Here’s the “refrigerator list” of lessons for successful married life:
1. Marry someone a lot like you. Similarity in core values and background is the key to a happy marriage. And forget about changing someone after marriage.
2. Friendship is as important as romantic love. Heart-thumping passion has to undergo a metamorphosis in lifelong relationships. Marry someone for whom you feel deep friendship as well as love.
3. Don’t keep score. Don’t take the attitude that marriage must always be a fifty-fifty proposition; you can’t get out exactly what you put in. The key to success is having both partners try to give more than they get out of the relationship.
4. Talk to each other. Marriage to the strong, silent type can be deadly to a relationship. Long-term married partners are talkers (at least to one another, and about things that count).
5. Don’t just commit to your partner— commit to marriage itself. Make a commitment to the idea of marriage and take it seriously. There are enormous benefits to seeing the marriage as bigger than the immediate needs of each partner.
And what single piece of advice was given more than any other? Don’t go to bed angry.
…if there was one ubiquitous recommendation about marriage it was this: “Don’t go to bed angry.”
Why might this be so powerful?
The experts are telling us something profound: namely, most things that couples disagree upon aren’t worth more than a day’s combat…The old know this lesson, but the young must take it seriously too. Wilma Yager, seventy-five, opened up my understanding when she said:
NEVER GO TO BED without saying “I love you.” I don’t care if you have to grind your teeth and say, “I love you.” But you do it. You’ve got to do it. You never know what’s going to happen during the night.

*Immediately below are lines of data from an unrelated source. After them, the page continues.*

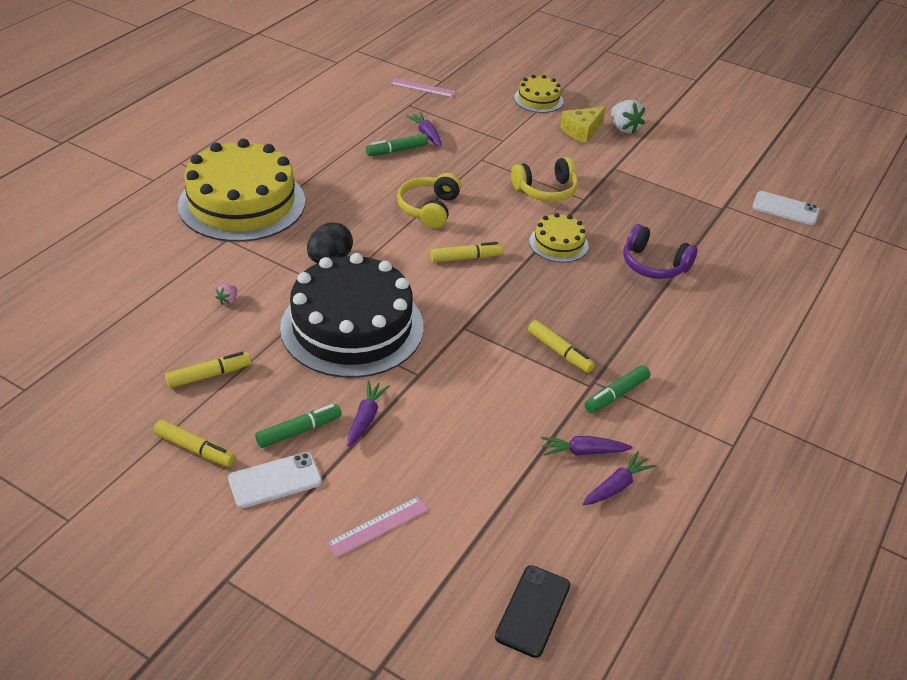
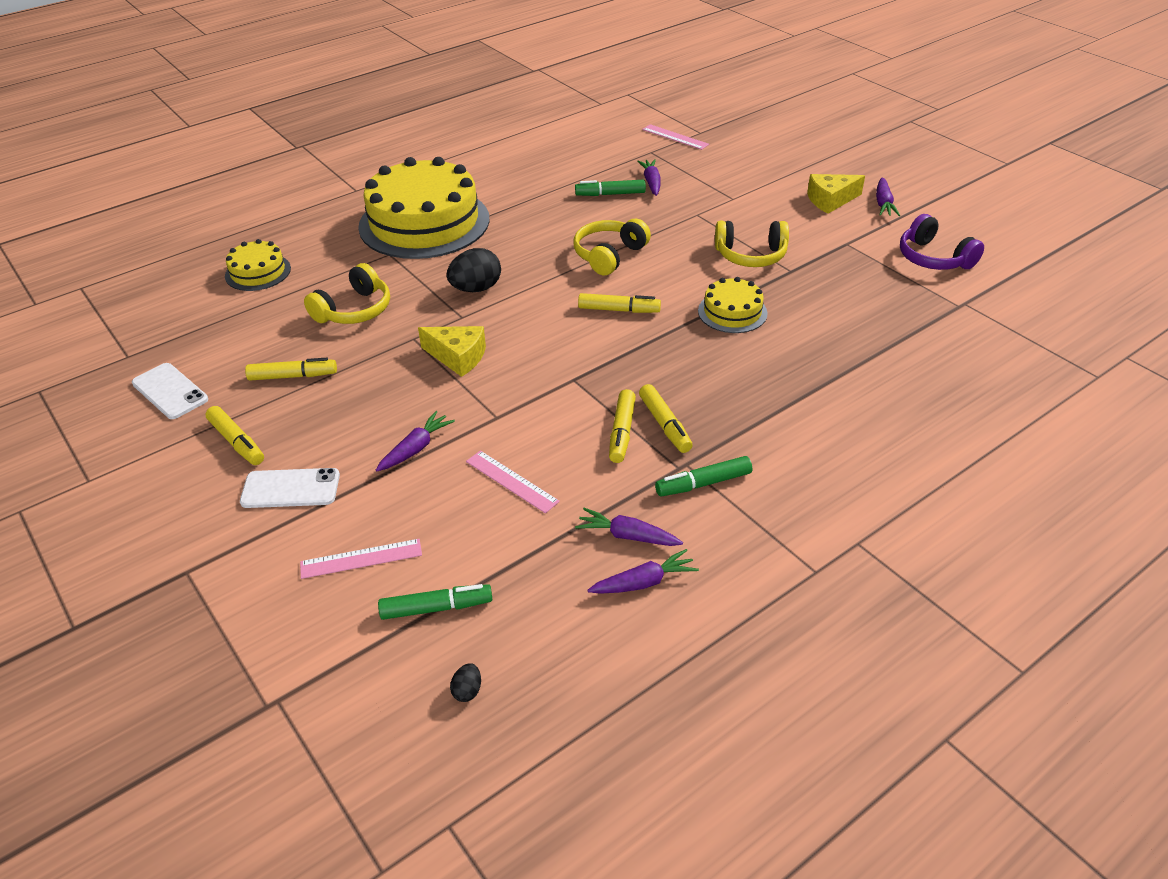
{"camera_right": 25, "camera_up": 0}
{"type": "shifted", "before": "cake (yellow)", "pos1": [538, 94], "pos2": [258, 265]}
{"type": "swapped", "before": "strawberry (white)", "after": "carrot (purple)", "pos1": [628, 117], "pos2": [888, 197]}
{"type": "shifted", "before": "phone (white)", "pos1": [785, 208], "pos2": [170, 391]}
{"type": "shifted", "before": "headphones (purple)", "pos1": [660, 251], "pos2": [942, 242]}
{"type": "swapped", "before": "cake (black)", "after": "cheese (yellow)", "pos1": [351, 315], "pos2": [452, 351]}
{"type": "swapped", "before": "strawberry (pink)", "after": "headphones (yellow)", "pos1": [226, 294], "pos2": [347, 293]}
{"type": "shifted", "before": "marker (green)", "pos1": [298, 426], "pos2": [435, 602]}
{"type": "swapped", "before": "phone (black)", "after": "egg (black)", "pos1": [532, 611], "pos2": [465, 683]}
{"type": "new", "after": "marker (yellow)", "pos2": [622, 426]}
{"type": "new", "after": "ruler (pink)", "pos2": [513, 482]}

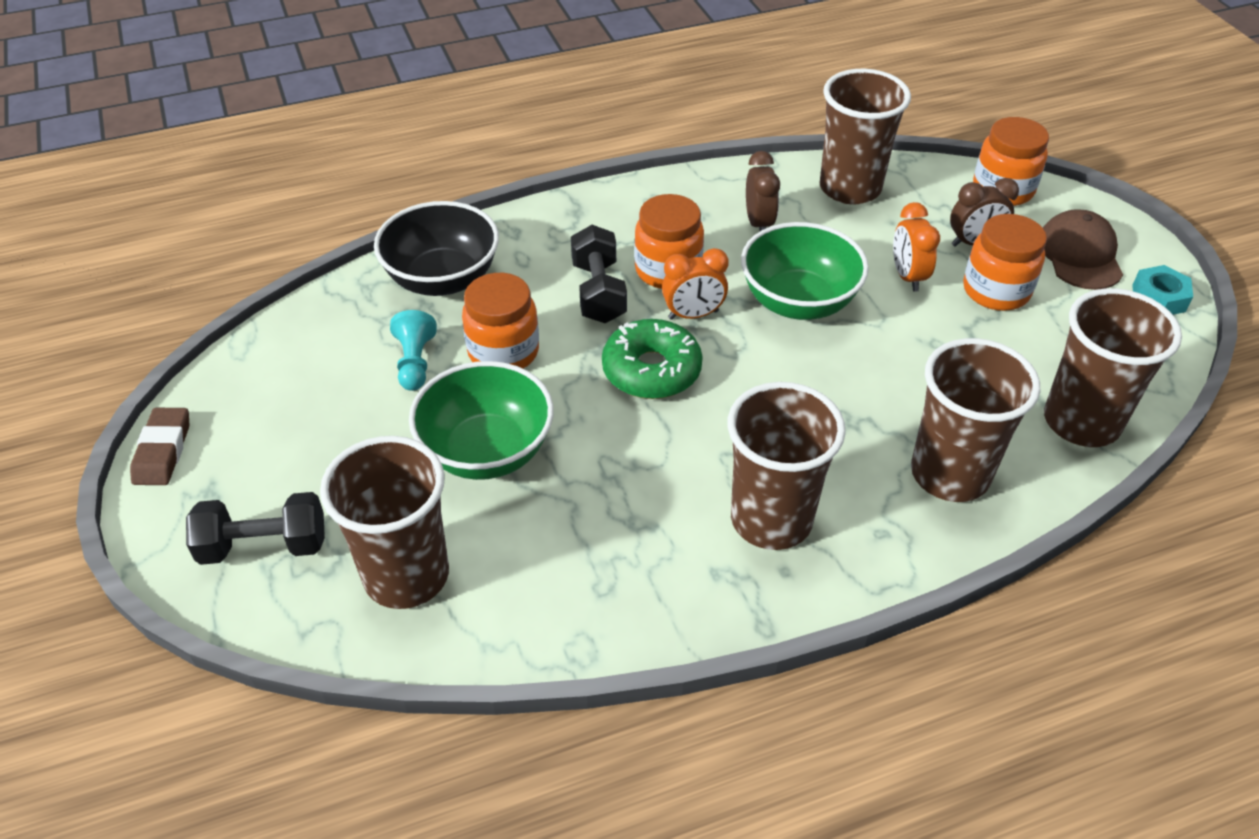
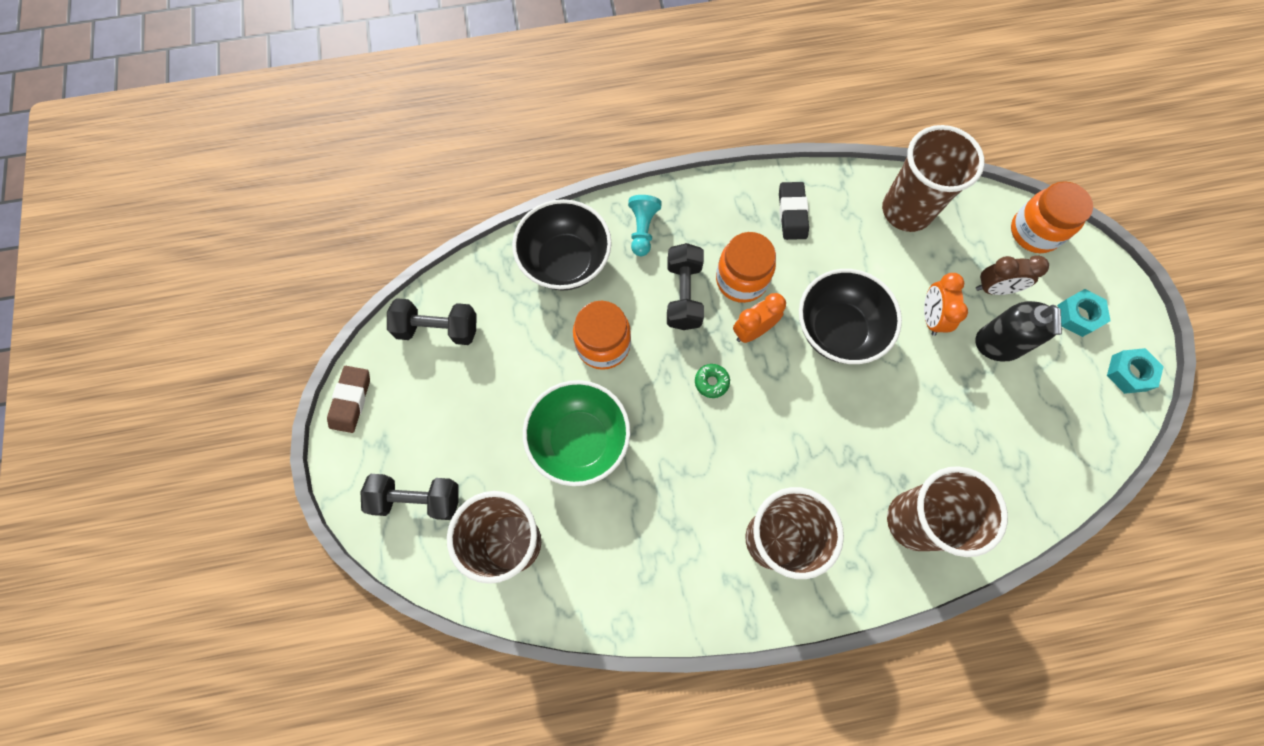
{"camera_right": 10, "camera_up": 25}
{"type": "gone", "before": "clock (brown)", "pos1": [763, 191]}
{"type": "swapped", "before": "cap (brown)", "after": "nut (turquoise)", "pos1": [1083, 249], "pos2": [1084, 313]}
{"type": "swapped", "before": "jar (orange)", "after": "soap dispenser (black)", "pos1": [1005, 262], "pos2": [1018, 331]}
{"type": "repainted", "before": "bowl (green)", "after": "bowl (black)", "pos1": [805, 271], "pos2": [850, 316]}
{"type": "rotated", "before": "clock (orange)", "pos1": [695, 284], "pos2": [759, 318], "turn": 150}
{"type": "gone", "before": "cup (brown)", "pos1": [1113, 367]}
{"type": "shifted", "before": "pawn (turquoise)", "pos1": [413, 350], "pos2": [645, 225]}
{"type": "scaled", "before": "donut (green)", "pos1": [652, 359], "pos2": [712, 381], "scale": 0.46}
{"type": "new", "after": "eraser (black)", "pos2": [794, 211]}
{"type": "new", "after": "dumbbell (black)", "pos2": [432, 321]}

“You never know what’s going to happen during the night.” That statement is something elders know in their hearts, and we should too. The night, when we are unconscious, is an uncertain time; who knows what will happen? The joy that many of the experts express on waking in the morning next to a partner of decades is the flip side of this insight. Each additional day together is a gift. The end of the day means the end of hostilities, the recognition that the underlying shared values and commitment to the relationship trump the need for one last dig or self-righteous justification. Because the end of the day could, of course, be the end.